SOURCE MATERIAL section start

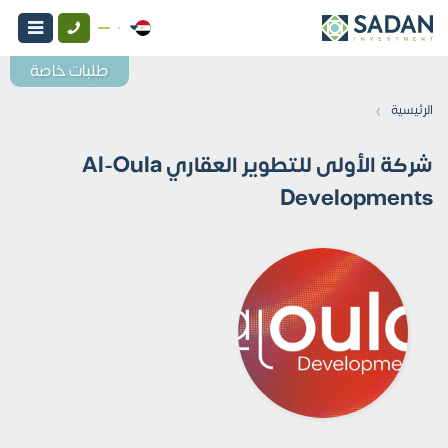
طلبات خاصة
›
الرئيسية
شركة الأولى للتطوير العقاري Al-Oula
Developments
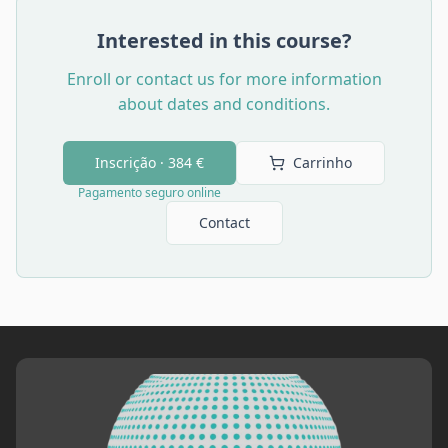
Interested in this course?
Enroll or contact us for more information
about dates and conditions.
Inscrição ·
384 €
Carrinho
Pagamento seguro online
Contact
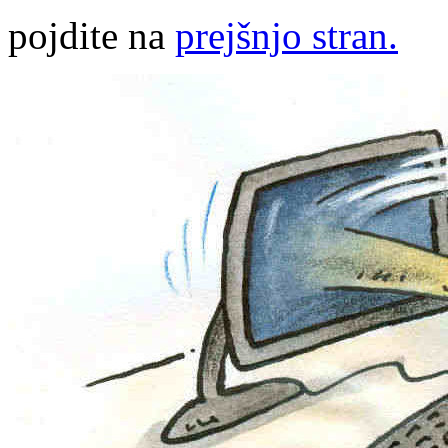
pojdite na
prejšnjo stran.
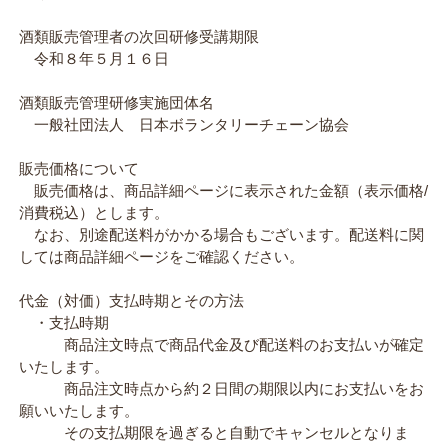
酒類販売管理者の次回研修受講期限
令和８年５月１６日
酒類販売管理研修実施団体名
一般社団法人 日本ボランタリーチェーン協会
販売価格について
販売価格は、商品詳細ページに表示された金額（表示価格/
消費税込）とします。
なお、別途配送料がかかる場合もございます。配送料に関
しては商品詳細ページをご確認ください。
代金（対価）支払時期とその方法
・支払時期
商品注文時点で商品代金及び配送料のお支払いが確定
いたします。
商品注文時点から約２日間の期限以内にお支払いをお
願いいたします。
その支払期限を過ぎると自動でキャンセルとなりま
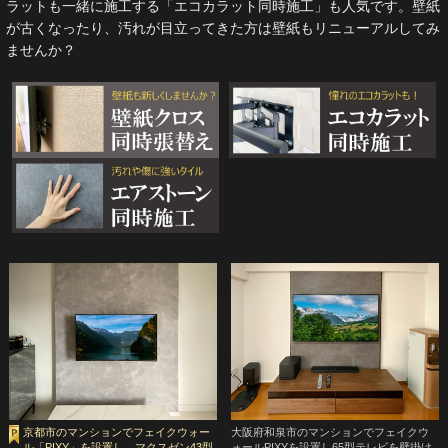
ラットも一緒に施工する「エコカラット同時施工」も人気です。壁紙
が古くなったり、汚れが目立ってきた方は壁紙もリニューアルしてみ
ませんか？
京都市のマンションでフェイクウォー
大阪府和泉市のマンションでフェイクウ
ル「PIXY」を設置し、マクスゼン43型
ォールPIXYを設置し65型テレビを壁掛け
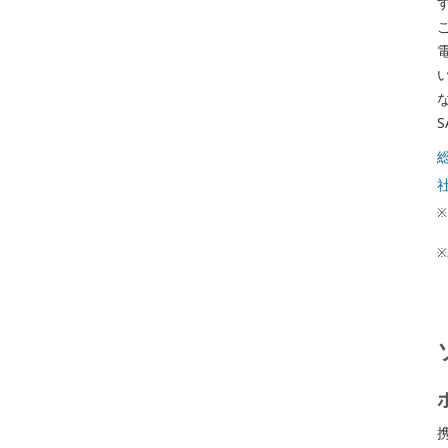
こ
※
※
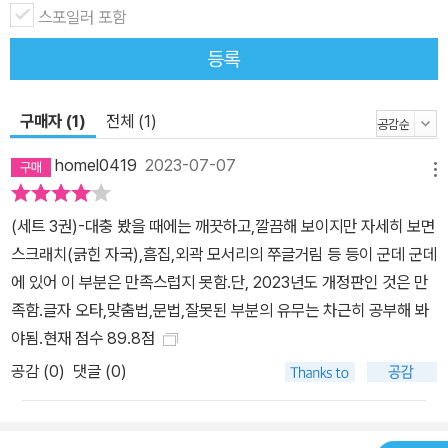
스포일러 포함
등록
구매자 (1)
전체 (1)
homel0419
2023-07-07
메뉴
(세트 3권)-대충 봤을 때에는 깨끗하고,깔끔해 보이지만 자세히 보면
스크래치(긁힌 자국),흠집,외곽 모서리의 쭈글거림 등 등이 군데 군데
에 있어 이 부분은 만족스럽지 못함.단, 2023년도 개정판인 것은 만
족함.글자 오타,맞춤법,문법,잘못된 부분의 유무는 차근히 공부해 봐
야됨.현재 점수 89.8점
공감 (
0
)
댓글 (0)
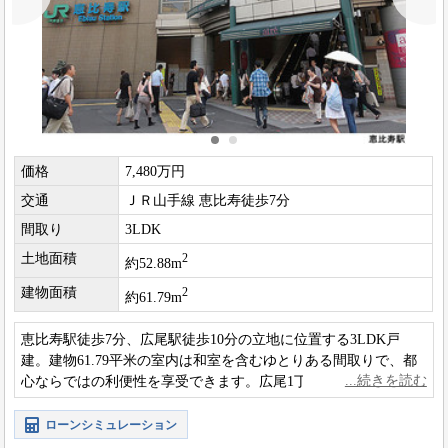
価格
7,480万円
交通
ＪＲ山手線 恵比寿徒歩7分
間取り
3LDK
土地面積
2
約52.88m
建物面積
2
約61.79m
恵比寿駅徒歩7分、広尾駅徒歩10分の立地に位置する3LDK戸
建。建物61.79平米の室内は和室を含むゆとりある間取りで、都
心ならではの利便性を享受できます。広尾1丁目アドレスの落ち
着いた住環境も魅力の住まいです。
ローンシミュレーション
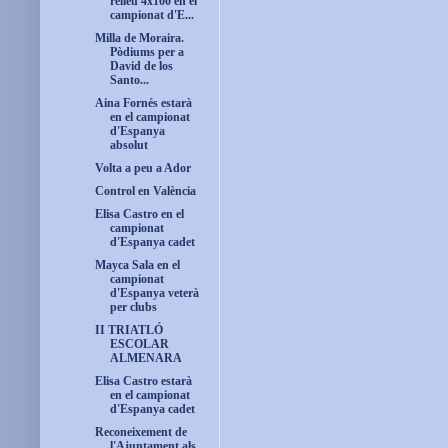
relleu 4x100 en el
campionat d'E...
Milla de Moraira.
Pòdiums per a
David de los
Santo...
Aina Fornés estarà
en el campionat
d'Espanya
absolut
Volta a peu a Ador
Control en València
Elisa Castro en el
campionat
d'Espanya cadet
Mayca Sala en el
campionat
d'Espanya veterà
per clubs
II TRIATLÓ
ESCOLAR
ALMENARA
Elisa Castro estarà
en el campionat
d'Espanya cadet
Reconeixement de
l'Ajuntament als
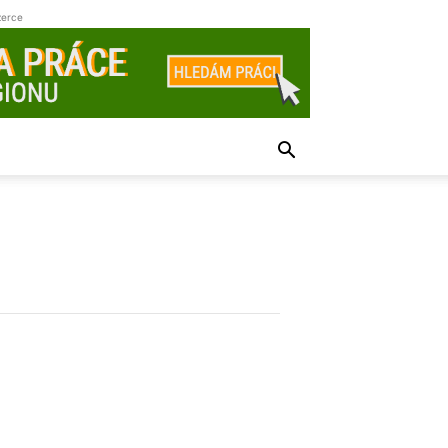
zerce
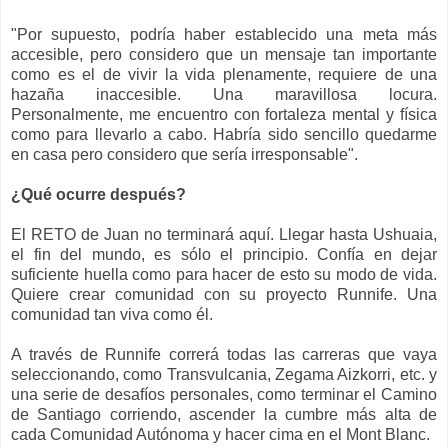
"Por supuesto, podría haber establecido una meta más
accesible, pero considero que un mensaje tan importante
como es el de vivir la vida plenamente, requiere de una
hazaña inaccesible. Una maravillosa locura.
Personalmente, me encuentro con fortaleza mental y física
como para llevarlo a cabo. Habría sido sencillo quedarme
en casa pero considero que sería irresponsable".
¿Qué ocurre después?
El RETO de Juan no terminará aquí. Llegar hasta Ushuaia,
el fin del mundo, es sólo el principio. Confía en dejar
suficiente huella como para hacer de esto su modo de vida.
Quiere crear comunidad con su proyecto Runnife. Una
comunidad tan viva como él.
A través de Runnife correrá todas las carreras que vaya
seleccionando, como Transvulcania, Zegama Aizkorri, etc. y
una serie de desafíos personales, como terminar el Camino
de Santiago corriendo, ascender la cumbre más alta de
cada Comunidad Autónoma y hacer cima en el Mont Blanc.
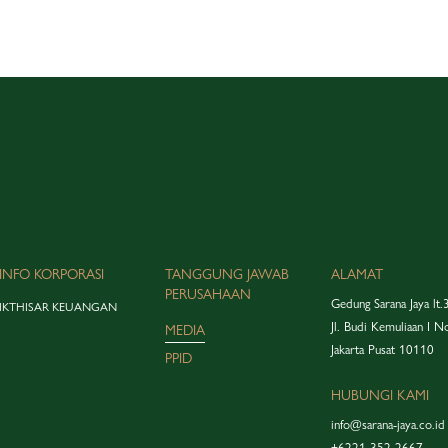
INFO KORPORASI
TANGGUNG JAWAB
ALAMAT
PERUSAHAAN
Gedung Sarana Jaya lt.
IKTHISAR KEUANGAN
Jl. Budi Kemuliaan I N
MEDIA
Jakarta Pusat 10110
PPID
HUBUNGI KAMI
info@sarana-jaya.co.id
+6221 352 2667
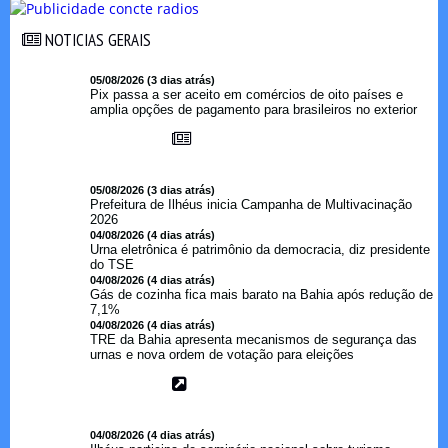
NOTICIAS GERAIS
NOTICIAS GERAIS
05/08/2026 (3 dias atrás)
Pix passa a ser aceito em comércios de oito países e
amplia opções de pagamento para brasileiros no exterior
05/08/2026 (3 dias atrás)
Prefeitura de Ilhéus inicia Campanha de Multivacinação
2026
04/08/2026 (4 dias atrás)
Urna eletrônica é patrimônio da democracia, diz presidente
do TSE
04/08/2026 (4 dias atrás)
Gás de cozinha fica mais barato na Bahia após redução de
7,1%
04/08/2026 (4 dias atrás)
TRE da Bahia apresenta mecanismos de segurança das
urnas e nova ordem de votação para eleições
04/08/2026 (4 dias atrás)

SOURCE MATERIAL section end

* TASK INSTRUCTIONS: Take the material above and set it down exactly, minus the images.

* RESULT:
طلبات خاصة
›
الرئيسية
شركة الأولى للتطوير العقاري Al-Oula
Developments
Interested in this course?
Enroll or contact us for more information
about dates and conditions.
Inscrição ·
384 €
Carrinho
Pagamento seguro online
Contact
pojdite na
prejšnjo stran.
酒類販売管理者の次回研修受講期限
令和８年５月１６日
酒類販売管理研修実施団体名
一般社団法人 日本ボランタリーチェーン協会
販売価格について
販売価格は、商品詳細ページに表示された金額（表示価格/
消費税込）とします。
なお、別途配送料がかかる場合もございます。配送料に関
しては商品詳細ページをご確認ください。
代金（対価）支払時期とその方法
・支払時期
商品注文時点で商品代金及び配送料のお支払いが確定
いたします。
商品注文時点から約２日間の期限以内にお支払いをお
願いいたします。
その支払期限を過ぎると自動でキャンセルとなりま
ラットも一緒に施工する「エコカラット同時施工」も人気です。壁紙
が古くなったり、汚れが目立ってきた方は壁紙もリニューアルしてみ
ませんか？
京都市のマンションでフェイクウォー
大阪府和泉市のマンションでフェイクウ
ル「PIXY」を設置し、マクスゼン43型
ォールPIXYを設置し65型テレビを壁掛け
こ
※
※
스포일러 포함
등록
구매자 (1)
전체 (1)
homel0419
2023-07-07
메뉴
(세트 3권)-대충 봤을 때에는 깨끗하고,깔끔해 보이지만 자세히 보면
스크래치(긁힌 자국),흠집,외곽 모서리의 쭈글거림 등 등이 군데 군데
에 있어 이 부분은 만족스럽지 못함.단, 2023년도 개정판인 것은 만
족함.글자 오타,맞춤법,문법,잘못된 부분의 유무는 차근히 공부해 봐
야됨.현재 점수 89.8점
공감 (
0
)
댓글 (0)
価格
7,480万円
交通
ＪＲ山手線 恵比寿徒歩7分
間取り
3LDK
土地面積
2
約52.88m
建物面積
2
約61.79m
恵比寿駅徒歩7分、広尾駅徒歩10分の立地に位置する3LDK戸
建。建物61.79平米の室内は和室を含むゆとりある間取りで、都
心ならではの利便性を享受できます。広尾1丁目アドレスの落ち
着いた住環境も魅力の住まいです。
ローンシミュレーション
relleu 4x100 en el
campionat d'E...
Milla de Moraira.
Pòdiums per a
David de los
Santo...
Aina Fornés estarà
en el campionat
d'Espanya
absolut
Volta a peu a Ador
Control en València
Elisa Castro en el
campionat
d'Espanya cadet
Mayca Sala en el
campionat
d'Espanya veterà
per clubs
II TRIATLÓ
ESCOLAR
ALMENARA
Elisa Castro estarà
en el campionat
d'Espanya cadet
Reconeixement de
l'Ajuntament als
zerce
"Por supuesto, podría haber establecido una meta más
accesible, pero considero que un mensaje tan importante
como es el de vivir la vida plenamente, requiere de una
hazaña inaccesible. Una maravillosa locura.
Personalmente, me encuentro con fortaleza mental y física
como para llevarlo a cabo. Habría sido sencillo quedarme
en casa pero considero que sería irresponsable".
¿Qué ocurre después?
El RETO de Juan no terminará aquí. Llegar hasta Ushuaia,
el fin del mundo, es sólo el principio. Confía en dejar
suficiente huella como para hacer de esto su modo de vida.
Quiere crear comunidad con su proyecto Runnife. Una
comunidad tan viva como él.
A través de Runnife correrá todas las carreras que vaya
seleccionando, como Transvulcania, Zegama Aizkorri, etc. y
una serie de desafíos personales, como terminar el Camino
de Santiago corriendo, ascender la cumbre más alta de
cada Comunidad Autónoma y hacer cima en el Mont Blanc.
INFO KORPORASI
TANGGUNG JAWAB
ALAMAT
PERUSAHAAN
Gedung Sarana Jaya lt.
IKTHISAR KEUANGAN
Jl. Budi Kemuliaan I N
MEDIA
Jakarta Pusat 10110
PPID
HUBUNGI KAMI
info@sarana-jaya.co.id
+6221 352 2667
NOTICIAS GERAIS
NOTICIAS GERAIS
05/08/2026 (3 dias atrás)
Pix passa a ser aceito em comércios de oito países e
amplia opções de pagamento para brasileiros no exterior
05/08/2026 (3 dias atrás)
Prefeitura de Ilhéus inicia Campanha de Multivacinação
2026
04/08/2026 (4 dias atrás)
Urna eletrônica é patrimônio da democracia, diz presidente
do TSE
04/08/2026 (4 dias atrás)
Gás de cozinha fica mais barato na Bahia após redução de
7,1%
04/08/2026 (4 dias atrás)
TRE da Bahia apresenta mecanismos de segurança das
urnas e nova ordem de votação para eleições
04/08/2026 (4 dias atrás)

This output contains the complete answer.